Box coordinate transitions
++++
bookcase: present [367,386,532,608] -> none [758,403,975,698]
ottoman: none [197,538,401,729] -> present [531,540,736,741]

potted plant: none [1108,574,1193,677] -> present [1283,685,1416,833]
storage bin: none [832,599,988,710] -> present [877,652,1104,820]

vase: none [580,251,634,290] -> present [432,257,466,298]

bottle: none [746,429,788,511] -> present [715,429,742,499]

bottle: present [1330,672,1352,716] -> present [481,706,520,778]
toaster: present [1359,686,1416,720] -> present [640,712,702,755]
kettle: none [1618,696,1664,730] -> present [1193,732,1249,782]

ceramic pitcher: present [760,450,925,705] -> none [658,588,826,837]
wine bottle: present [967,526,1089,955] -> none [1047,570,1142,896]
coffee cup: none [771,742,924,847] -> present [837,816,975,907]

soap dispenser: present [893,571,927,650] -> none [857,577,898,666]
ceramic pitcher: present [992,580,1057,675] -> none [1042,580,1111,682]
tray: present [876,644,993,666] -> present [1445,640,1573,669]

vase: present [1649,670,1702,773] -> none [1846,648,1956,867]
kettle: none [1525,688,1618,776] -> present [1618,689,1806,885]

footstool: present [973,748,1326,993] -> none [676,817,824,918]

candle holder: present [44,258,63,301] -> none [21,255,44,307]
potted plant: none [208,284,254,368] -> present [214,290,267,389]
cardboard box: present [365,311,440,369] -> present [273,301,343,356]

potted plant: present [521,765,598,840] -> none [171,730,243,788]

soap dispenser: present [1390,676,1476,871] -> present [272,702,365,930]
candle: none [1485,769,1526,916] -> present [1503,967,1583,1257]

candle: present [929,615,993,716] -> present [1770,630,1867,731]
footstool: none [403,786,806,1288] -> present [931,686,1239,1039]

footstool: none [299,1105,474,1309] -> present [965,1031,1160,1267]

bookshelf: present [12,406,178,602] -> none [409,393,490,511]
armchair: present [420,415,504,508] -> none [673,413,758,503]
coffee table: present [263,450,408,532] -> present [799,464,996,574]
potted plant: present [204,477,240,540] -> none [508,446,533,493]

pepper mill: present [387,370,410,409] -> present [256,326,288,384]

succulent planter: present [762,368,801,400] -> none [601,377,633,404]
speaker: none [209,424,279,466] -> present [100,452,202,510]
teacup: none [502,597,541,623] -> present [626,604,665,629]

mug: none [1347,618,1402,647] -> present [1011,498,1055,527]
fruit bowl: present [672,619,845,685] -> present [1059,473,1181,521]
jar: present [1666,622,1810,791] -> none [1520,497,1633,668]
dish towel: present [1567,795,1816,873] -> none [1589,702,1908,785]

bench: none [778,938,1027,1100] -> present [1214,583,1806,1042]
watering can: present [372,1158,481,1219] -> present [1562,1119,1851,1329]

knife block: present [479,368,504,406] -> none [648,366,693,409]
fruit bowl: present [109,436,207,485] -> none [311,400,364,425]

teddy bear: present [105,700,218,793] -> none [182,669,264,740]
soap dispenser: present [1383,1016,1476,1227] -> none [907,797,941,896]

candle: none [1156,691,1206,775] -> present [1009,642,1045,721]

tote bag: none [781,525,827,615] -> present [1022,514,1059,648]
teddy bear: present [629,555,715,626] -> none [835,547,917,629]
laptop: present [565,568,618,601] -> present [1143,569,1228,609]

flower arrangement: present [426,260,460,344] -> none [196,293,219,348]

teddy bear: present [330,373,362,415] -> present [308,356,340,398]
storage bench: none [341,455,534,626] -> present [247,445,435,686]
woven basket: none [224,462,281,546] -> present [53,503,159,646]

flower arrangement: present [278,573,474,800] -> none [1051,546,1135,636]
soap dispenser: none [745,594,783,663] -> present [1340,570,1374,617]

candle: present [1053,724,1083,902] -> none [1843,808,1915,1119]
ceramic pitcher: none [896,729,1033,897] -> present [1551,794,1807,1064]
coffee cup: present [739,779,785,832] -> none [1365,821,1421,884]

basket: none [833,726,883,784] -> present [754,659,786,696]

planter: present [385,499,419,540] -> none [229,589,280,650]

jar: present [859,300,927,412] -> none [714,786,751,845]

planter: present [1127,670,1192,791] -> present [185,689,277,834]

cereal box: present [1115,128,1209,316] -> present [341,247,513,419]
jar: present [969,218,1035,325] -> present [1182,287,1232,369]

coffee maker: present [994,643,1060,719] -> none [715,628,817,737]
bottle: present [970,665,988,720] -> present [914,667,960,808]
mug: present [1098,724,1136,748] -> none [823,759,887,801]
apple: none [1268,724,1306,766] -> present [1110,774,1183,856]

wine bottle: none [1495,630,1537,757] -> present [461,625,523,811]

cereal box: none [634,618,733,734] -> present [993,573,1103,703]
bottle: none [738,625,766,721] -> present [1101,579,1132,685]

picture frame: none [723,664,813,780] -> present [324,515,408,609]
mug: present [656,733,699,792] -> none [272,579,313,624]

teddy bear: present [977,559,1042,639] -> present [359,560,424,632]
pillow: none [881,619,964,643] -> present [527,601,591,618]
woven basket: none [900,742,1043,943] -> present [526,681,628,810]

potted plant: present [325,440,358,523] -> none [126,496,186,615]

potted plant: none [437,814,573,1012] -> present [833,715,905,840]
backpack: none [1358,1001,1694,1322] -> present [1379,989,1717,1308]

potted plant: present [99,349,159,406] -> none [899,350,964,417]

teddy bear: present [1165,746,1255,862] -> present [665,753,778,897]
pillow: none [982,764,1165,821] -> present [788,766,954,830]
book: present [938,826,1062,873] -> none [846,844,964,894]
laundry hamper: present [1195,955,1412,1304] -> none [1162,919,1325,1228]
++++
Your task is to set down exactly the lines from the line containing "planter: present [1127,670,1192,791]" to the end of the data above, including both ends.

= PROBLEM SOLUTION =
planter: present [1127,670,1192,791] -> present [185,689,277,834]

cereal box: present [1115,128,1209,316] -> present [341,247,513,419]
jar: present [969,218,1035,325] -> present [1182,287,1232,369]

coffee maker: present [994,643,1060,719] -> none [715,628,817,737]
bottle: present [970,665,988,720] -> present [914,667,960,808]
mug: present [1098,724,1136,748] -> none [823,759,887,801]
apple: none [1268,724,1306,766] -> present [1110,774,1183,856]

wine bottle: none [1495,630,1537,757] -> present [461,625,523,811]

cereal box: none [634,618,733,734] -> present [993,573,1103,703]
bottle: none [738,625,766,721] -> present [1101,579,1132,685]

picture frame: none [723,664,813,780] -> present [324,515,408,609]
mug: present [656,733,699,792] -> none [272,579,313,624]

teddy bear: present [977,559,1042,639] -> present [359,560,424,632]
pillow: none [881,619,964,643] -> present [527,601,591,618]
woven basket: none [900,742,1043,943] -> present [526,681,628,810]

potted plant: present [325,440,358,523] -> none [126,496,186,615]

potted plant: none [437,814,573,1012] -> present [833,715,905,840]
backpack: none [1358,1001,1694,1322] -> present [1379,989,1717,1308]

potted plant: present [99,349,159,406] -> none [899,350,964,417]

teddy bear: present [1165,746,1255,862] -> present [665,753,778,897]
pillow: none [982,764,1165,821] -> present [788,766,954,830]
book: present [938,826,1062,873] -> none [846,844,964,894]
laundry hamper: present [1195,955,1412,1304] -> none [1162,919,1325,1228]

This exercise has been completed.